One of my biggest weaknesses in my life is that I am so ambitious. Sometimes I am ambitious to a fault. I know where I want to end up, but I don’t know how to get there so I start throwing out all my business ideas to see what sticks. In the past couple years alone, I’ve started an edible cookie dough company, a watch company, have a window cleaning company, and am starting a podcast now.
All these things I’ve done to try to find a path that will lead me to reach my goals. Most of those endeavors lasted a couple months at the most, and then faded into the great beyond. At the time I started these projects I thought I was passionate about them, but after a couple months I usually realized I had no passion and just was trying to make money.
I see this going on with so many people in the world today, especially those who want to be entrepreneurs. They find one thing that is trending and try to monetize it (try googling keto and see how many ads from self-proclaimed “gurus” appear), and then when that dies down they move to the next big thing. They are constantly chasing the shiny object. I am constantly chasing the shiny object.

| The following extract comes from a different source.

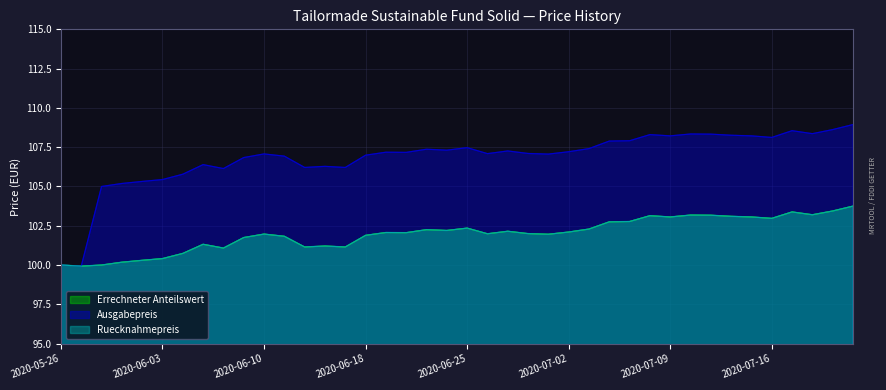

Where is the first local maximum for Ruecknahmepreis?

2020-06-05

If you’ve ever seen the movie, UP, you’ve seen Shiny Object Syndrome in action. Think of how the dog, Dug, shouts “Squirrel!” randomly in the middle of any sentence. Dug is doing his own thing, and then the Shiny Object, what he thinks is a squirrel, appears and he loses all sense of focus and what he was doing. He literally stops what he’s doing to search for the new Shiny Object. Many of us are the same way. We move too fast between opportunities.

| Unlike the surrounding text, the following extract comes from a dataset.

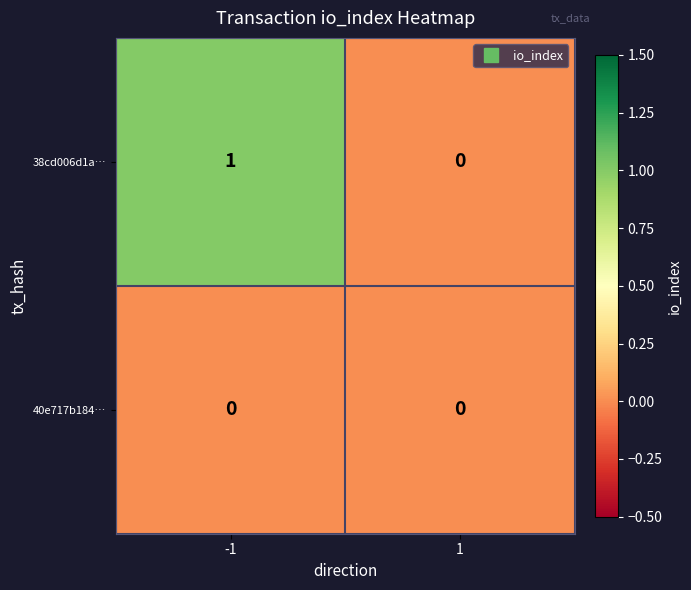

Which series has the largest range (max minus min)?

38cd006d1a…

I think that much of this is because the world, today, is much more dependent on instant gratification. We want to get rich, but we want to get rich quick. We say we’re willing to work hard, but at the first sign of trouble we bail. Because of how many options surround us we often jump ship immediately and swim to the nearest ship with a new opportunity.
I recently heard a survey on the radio that shocked me. They asked respondents if they would rather be given one million dollars or work hard and earn one million dollars. 65% of those surveyed said they would prefer the money given to them. At first, I was appalled. For me it isn’t even a question. I want to enjoy my hard work and see the results. Yet looking back at my life, too many times have I dropped something too fast because I wasn’t getting rich quick.
Liking your job and being passionate at work are two extremely important things needed to be successful. What many people don’t understand is that we can learn those things. We like the things that we know how to do. We dislike the things that we don’t know how to do. If you want to like something, master that skill. When I first started selling I really disliked it. I realize now that I didn’t dislike selling, I disliked not feeling competent. Now that I have learned the skill of selling in recruiting, door-to-door, etc., I really enjoy it.
Many people today jump from opportunity to opportunity because they want to avoid feeling incompetent. When things go wrong they close shop and blame their circumstances because they would rather do that than face themselves in the mirror and realize they didn’t have the knowledge. It’s easier to blame external situations than to take responsibility. But as Jerzy Gregorek said, “Easy choices, hard life. Hard choices, easy life.”
Doing hard things requires willpower and perseverance. Nobody is saying it’s easy to stand in the face of failure and take it on the chin repeatedly. But doing that exact thing is what creates the life that we want. Opportunities come and go, but skills last forever. Instead of searching for opportunities that fit your current skillset, improve your skills you need to be successful in your current opportunity, and watch as even better opportunities appear in the future.